## A Rigorous Risk-aware Linear Approach to Extended Markov Ratio Decision Processes with Embedded Learning
Alexander Zadorojniy, Takayuki Osogami, Orit Davidovich
Keywords: Planning and Scheduling: PS: Markov decisions processes, Machine Learning: ML: Reinforcement learning, Uncertainty in AI: UAI: Sequential decision making
IJCAI/2023/Proceedings/0608 - A Rigorous Risk-aware Linear Approach to Extended Markov Ratio Decision Processes with Embedded Learning.pdf

### Implementation
_Given the documentation given by the authors on the method, how much time investment would it be to re-implement the method from scratch?_

[1]

The authors present an algorithm to find the optimal policy for EMRDP with theoreticaly gaurantees, which they evaluate empirically. The algorithm is presented as pseudo code in algorithm 3. They present they implementation online and link it (https://github.com/IBM/IBM-Extended-Markov-Ratio-Decision-Process). The readme contains information on the environment, how to work with the configurations, how to install, where to find the parameters of the enviornment, and how to execute the code. There are many other details regarding the environment and how to work with it. and even some details on common issues and how to fix. The notebooks are really well documented. The code has plenty of detailed comments. 

### Data
_Given the data description in the documentation, how much effort take to either: Find the same dataset the authors used, or similar datasets and defend the comparability, or acquire one from scratch?_

[1]

(1/1)

The authors use a benchmark grid world problem, which they include in their implementation docs including the parameters under which the environment was run.  They show an example of it in figure 3. A full notebook is dedicated to its usage in the implementation.

### Configuration 
_Given the (hyper)parameters, including semantic parameters, of the method: How much effort would it take to acquire the algorithm configurations used for their results, and compare against their budgetary constraints?_

[1]

The authors discuss several values regarding their theoretically optimal policy in 7.1/7.2 regarding the environment setup, which can easily be checked against the values in their emrdp.yaml/config.json files. They mainly refer to previous works for their selection. These values are directly fed into the algorithm.
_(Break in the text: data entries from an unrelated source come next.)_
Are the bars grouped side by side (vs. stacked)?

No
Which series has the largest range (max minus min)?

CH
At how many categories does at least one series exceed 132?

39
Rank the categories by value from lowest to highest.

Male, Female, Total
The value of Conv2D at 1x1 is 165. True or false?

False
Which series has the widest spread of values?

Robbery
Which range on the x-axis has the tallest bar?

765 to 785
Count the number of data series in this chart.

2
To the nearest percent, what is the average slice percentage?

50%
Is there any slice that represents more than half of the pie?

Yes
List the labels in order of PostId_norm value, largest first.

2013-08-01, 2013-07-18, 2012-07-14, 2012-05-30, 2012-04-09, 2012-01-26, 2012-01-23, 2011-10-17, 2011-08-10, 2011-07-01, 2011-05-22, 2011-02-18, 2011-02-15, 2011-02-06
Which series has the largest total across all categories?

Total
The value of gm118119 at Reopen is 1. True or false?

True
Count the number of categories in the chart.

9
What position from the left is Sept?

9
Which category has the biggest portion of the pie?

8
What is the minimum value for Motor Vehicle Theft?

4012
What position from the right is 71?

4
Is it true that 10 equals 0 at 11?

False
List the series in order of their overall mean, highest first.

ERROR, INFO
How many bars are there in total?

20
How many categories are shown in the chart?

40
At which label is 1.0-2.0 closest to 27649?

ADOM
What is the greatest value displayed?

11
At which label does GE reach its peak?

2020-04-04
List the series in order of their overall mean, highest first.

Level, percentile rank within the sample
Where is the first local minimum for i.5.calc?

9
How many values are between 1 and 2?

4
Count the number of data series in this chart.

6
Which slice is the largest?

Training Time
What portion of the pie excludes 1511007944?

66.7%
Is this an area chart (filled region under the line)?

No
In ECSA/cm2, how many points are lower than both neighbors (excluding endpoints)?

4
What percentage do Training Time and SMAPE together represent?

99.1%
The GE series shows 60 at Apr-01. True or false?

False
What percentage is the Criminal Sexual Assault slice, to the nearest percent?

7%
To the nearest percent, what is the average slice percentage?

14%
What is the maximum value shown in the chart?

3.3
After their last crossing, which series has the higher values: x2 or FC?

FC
### Experimental Procedure
_Given the experimental set-up of the work, how difficult is it to set up a new experiment, similar to those presented in the original work, with the same procedure?_

[1]

The authors state how the environment was sampled for every experiment. They provide the mean confidence interval in their results. They present algorithm optimal ratio over theoretical optimal ratio as metric which they explain in 7.2. 

### Expertise
_How much effort would it take to acquire the expertise required to reproduce the work independently relying on the available documentation?_

[7]

Requires expertise with Markov processes.